Hon Hai Precision Industry Co (鴻海精密) plans to invest NT$6 billion (US$201.75 million) in building a battery cell center in Kaohsiung, the major iPhone maker said yesterday.
The investment reflects the company’s efforts to develop a comprehensive battery supply chain in the southern port city and marks its latest move to deepen its presence in the global electric vehicle (EV) supply chain.
The battery cell center — which would house research and development, as well as production — would be in the city’s Ho Fa Industrial Park (和發產業園區) and is expected to start mass production in the first quarter of 2024, Hon Hai said.
Photo: CNA
The center would have an installed capacity to make 1 gigawatt-hour per year of electric buses, sedans and energy storage devices, it said, adding that the products would be jointly developed by the company’s MIH Open Platform members.
The open platform for EV development, which was launched by Hon Hai three years ago, aims to shrink the time to get EVs to market, and has more than 2,300 members in Taiwan and abroad.
Hon Hai last month signed a contract manufacturing agreement and a joint-venture agreement with US-based pickup maker Lordstown Motors Corp.
In March, it delivered its first Model T electric bus to Kaohsiung Bus Co (高雄客運).

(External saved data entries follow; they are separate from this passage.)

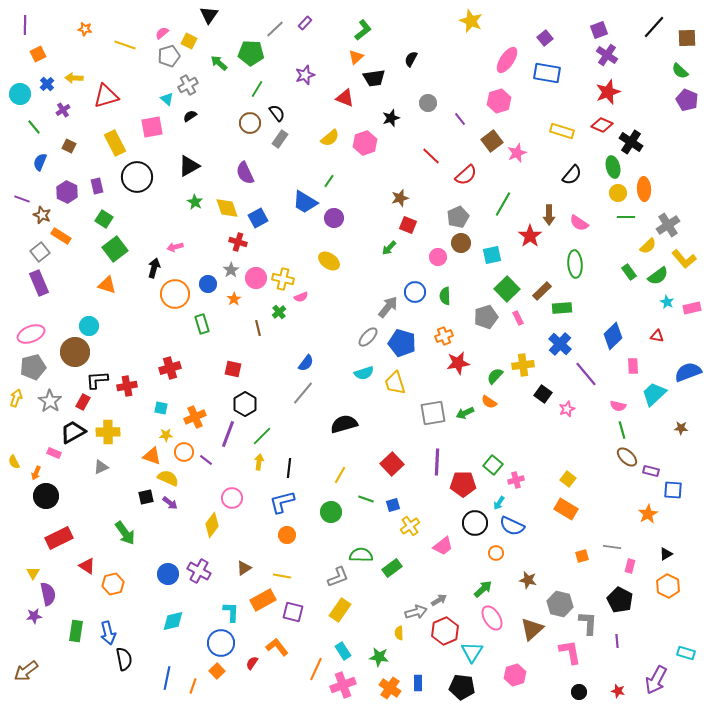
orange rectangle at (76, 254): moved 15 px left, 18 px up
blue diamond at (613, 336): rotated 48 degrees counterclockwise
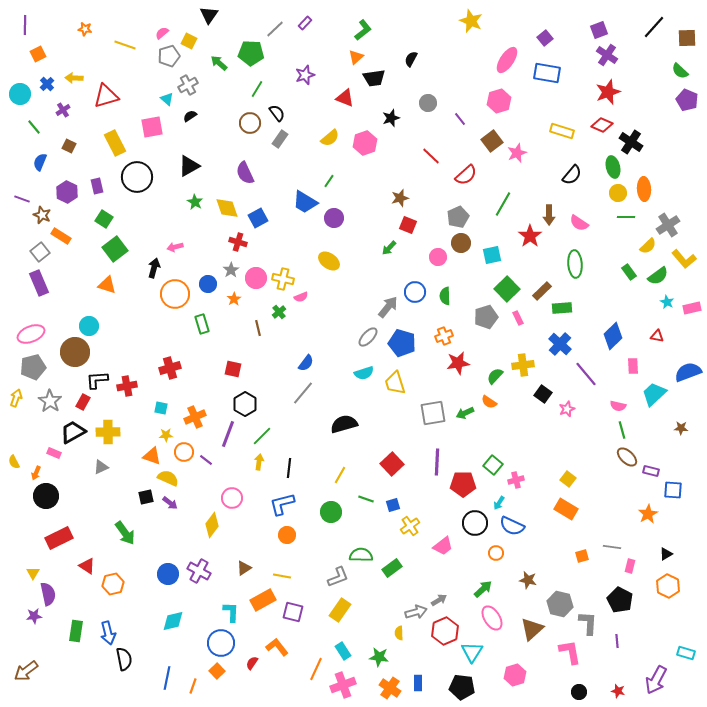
blue L-shape at (282, 502): moved 2 px down
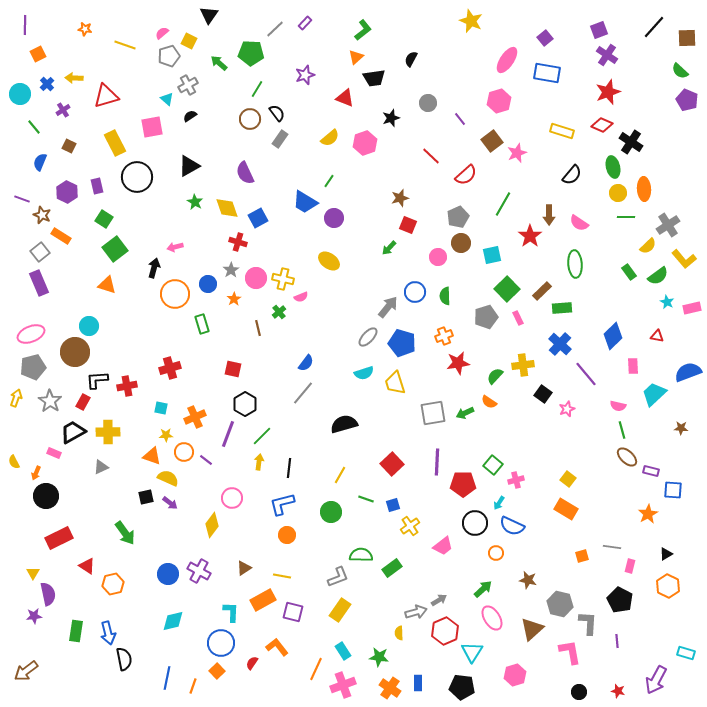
brown circle at (250, 123): moved 4 px up
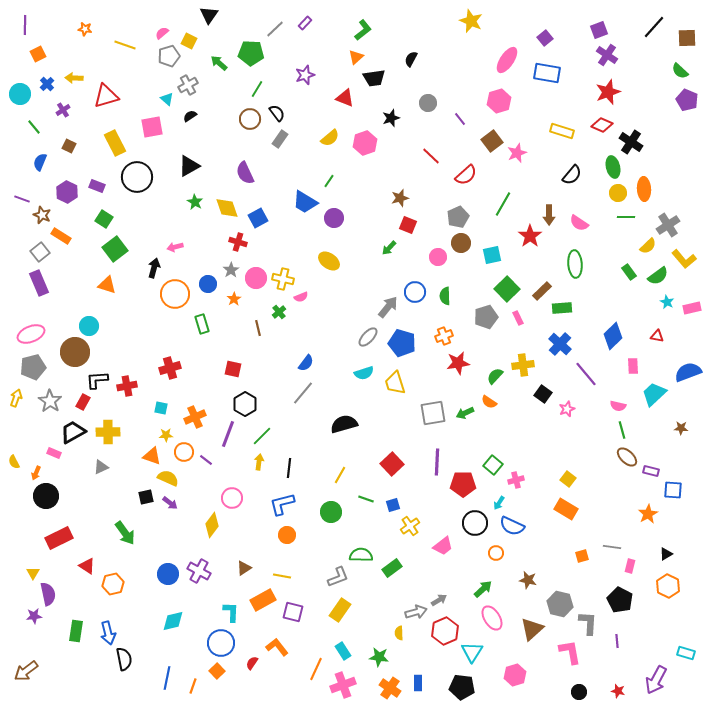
purple rectangle at (97, 186): rotated 56 degrees counterclockwise
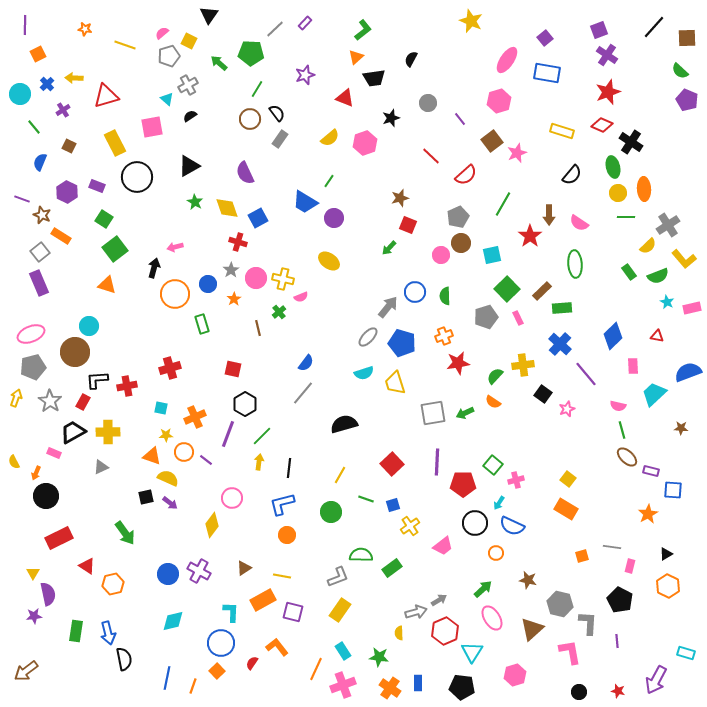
pink circle at (438, 257): moved 3 px right, 2 px up
green semicircle at (658, 276): rotated 15 degrees clockwise
orange semicircle at (489, 402): moved 4 px right
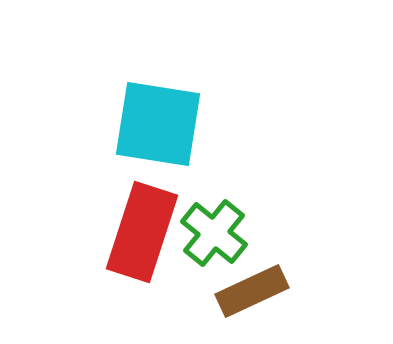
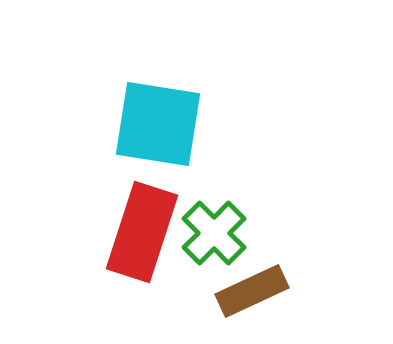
green cross: rotated 6 degrees clockwise
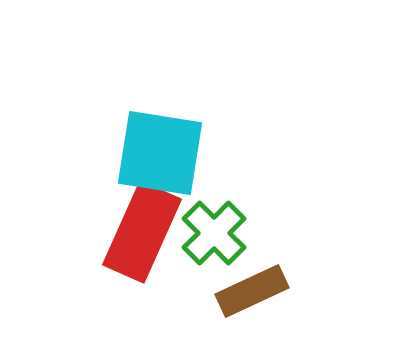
cyan square: moved 2 px right, 29 px down
red rectangle: rotated 6 degrees clockwise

“The center in the Ho Fa Industrial Park is just the beginning of Hon Hai’s development of batteries in Taiwan,” Hon Hai chairman Young Liu (劉揚偉) said at a groundbreaking ceremony in Kaohsiung yesterday.
“We hope to build a battery supply chain entirely in Taiwan from battery materials and battery cells to battery packs. We hope to localize the whole supply chain,” he said.
The Kaohsiung facility is to play a crucial role in the company’s global EV business expansion, Liu said.
Hon Hai’s local partners in the battery cell business are China Steel Chemical Co (中鋼碳素化學), Long Time Technology Co (榮炭科技) and Gigasolar Materials Corp (碩禾電子材料). In October last year, the four companies signed a memorandum of understanding to develop anode material used in lithium-ion batteries for EVs.
Marketech International Corp (帆宣系統科技) chairwoman Margaret Kao (高新明) and BenQ Materials Corp (明基材料) president Ray Liu (劉家瑞) also attended yesterday’s groundbreaking ceremony.
Marketech is a supplier of active anti-vibration systems for semiconductor equipment, while BenQ Materials makes separators used in lithium-ion batteries.
Hon Hai said that further investment in the Ho Fa Industrial Park, the Ciaotou Science Park (橋頭科學園區) and the Kaohsiung Software Park (高雄軟體科技園區) would set up a testing ground for Internet-of-vehicle technologies.